Thursday, January 12, 2017

E-Cigarettes May Cause Kids to Break into Homes and Turn to a Life of Street Crime, Physician Warns

An emergency medicine physician has warned that e-cigarettes may lead to kids breaking into homes and turning to a life of street crime in order to feed their addictions to serious drugs.

In a Huffington Post column, he claims that due to e-cigarette experimentation: "teenagers — and even younger children — are getting addicted early, which could lead to smoking, and e-cigs can easily become a gateway to trying and developing an addiction to more serious drugs. Addiction correlates to crime. People need to feed their habit, they break into homes to steal things to resell, they commit robberies on the streets, all to get money to feed their addiction."

In the column, the physician also claims that vaping causes popcorn lung: "We know that when inhaled, diacetyl causes a type of bronchitis known as “popcorn lung” — a scarring of the tiny air sacs in the lungs resulting in the thickening and narrowing of the airways."

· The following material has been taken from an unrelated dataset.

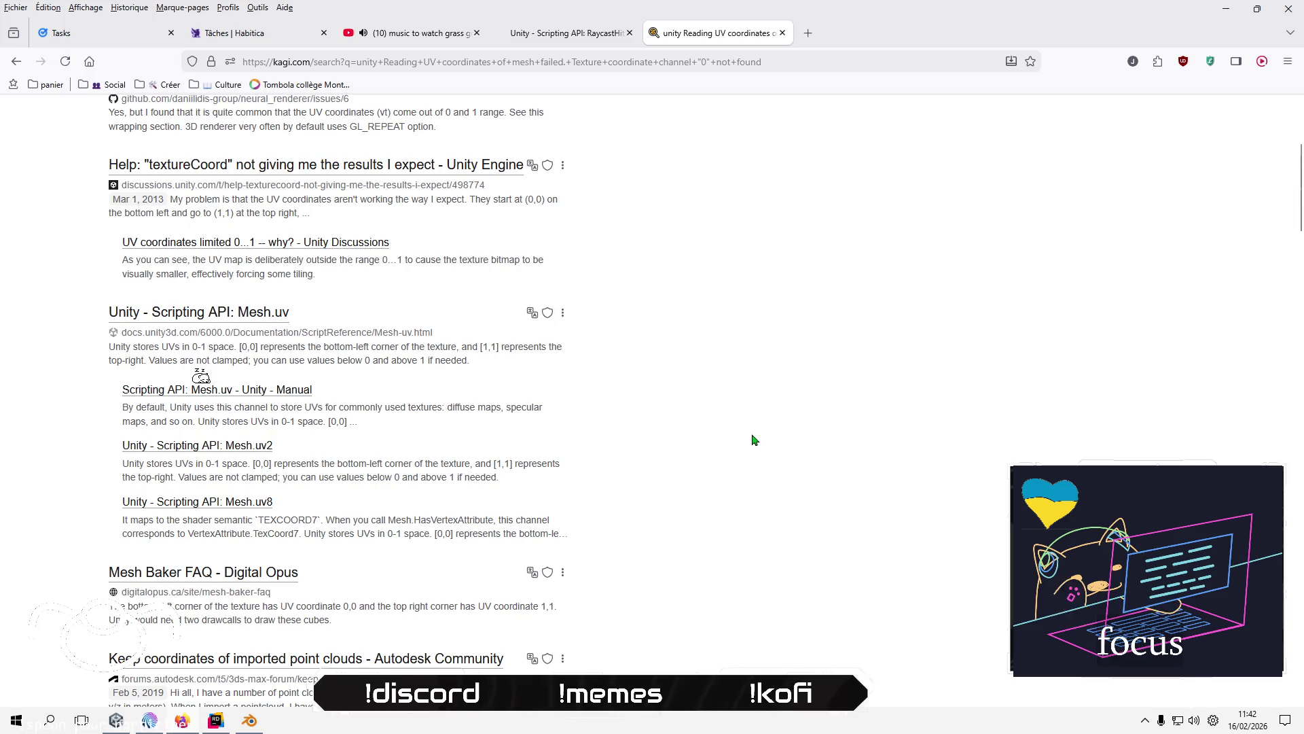
pyautogui.scroll(-1, 754, 440)
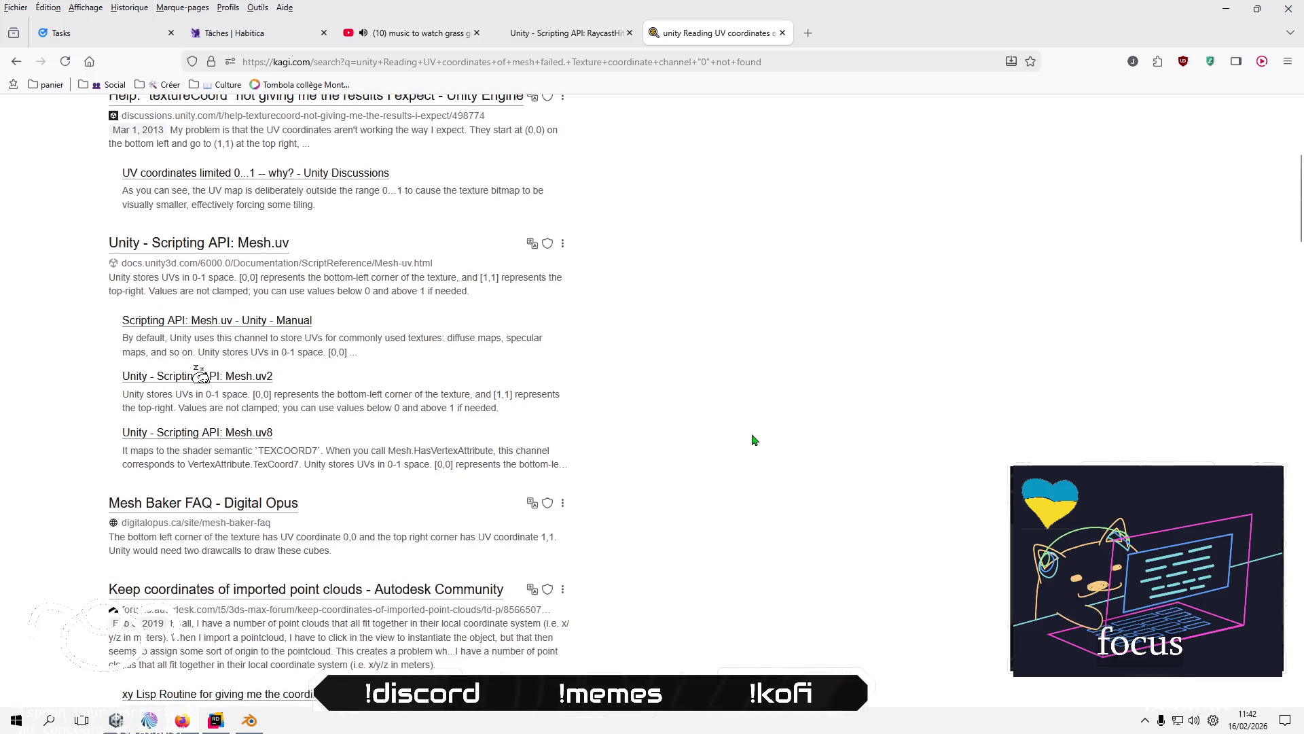
pyautogui.scroll(-2, 754, 440)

To put the icing on the cake, he claims that smoking may not be any more hazardous than vaping: "The act of “vaping” is often thought of as a safer alternative to smoking, but that’s not necessarily the case."

The Rest of the Story

Not a day has passed in 2017 that an anti-tobacco group or health professional hasn't lied to the public about the health risks of e-cigarettes. The contestants for the 2017 Lie of the Year Award are already lining up in huge numbers, and it's only early January.

Just to set the records straight, there is no current evidence that e-cigarette experimentation leads to an addiction to smoking or any other drugs. There isn't even evidence that e-cigarette use causes nonsmoking youth to become addicted to vaping itself. The overwhelming majority of nonsmoking youth who have experimented with e-cigarettes have not become regular vapers. The proportion of nonsmoking youth who report having vaped in the past 30 days is substantial, but the percentage of those who vape daily - a pattern suggesting addiction - is very small. So it's a bit of a stretch perhaps to argue that a kid who tries an e-cigarette today will tomorrow be breaking into homes to feed a serious drug addiction.

There is also no evidence that vaping causes popcorn lung. Despite of the fact that there are millions of vapers in the U.S., there has not been a single reported case of popcorn lung among this population. Moreover, smoking itself has not been associated with popcorn lung, and cigarette smoking exposes users to levels of diacetyl that are hundreds of times higher than with vaping.

Finally, there is abundant evidence that smoking is far more hazardous than vaping. This is hardly surprising, since e-cigarettes do not contain tobacco and there is no combustion or smoke.

I'm sure this physician is well-intended and is just trying to protect kids from potential risks; however, I don't think we need to lie to kids or greatly exaggerate the risks. Not only is it inappropriate to lie to and mislead youth, but this strategy has been shown many times over not to work.

The rest of the story: Just remember, the kid you see blowing vape rings today in the school courtyard at recess will soon be a street criminal who is breaking into homes to feed an insatiable addiction to heroin. It's bubble gum and cotton candy vapes today, but it's smack tomorrow.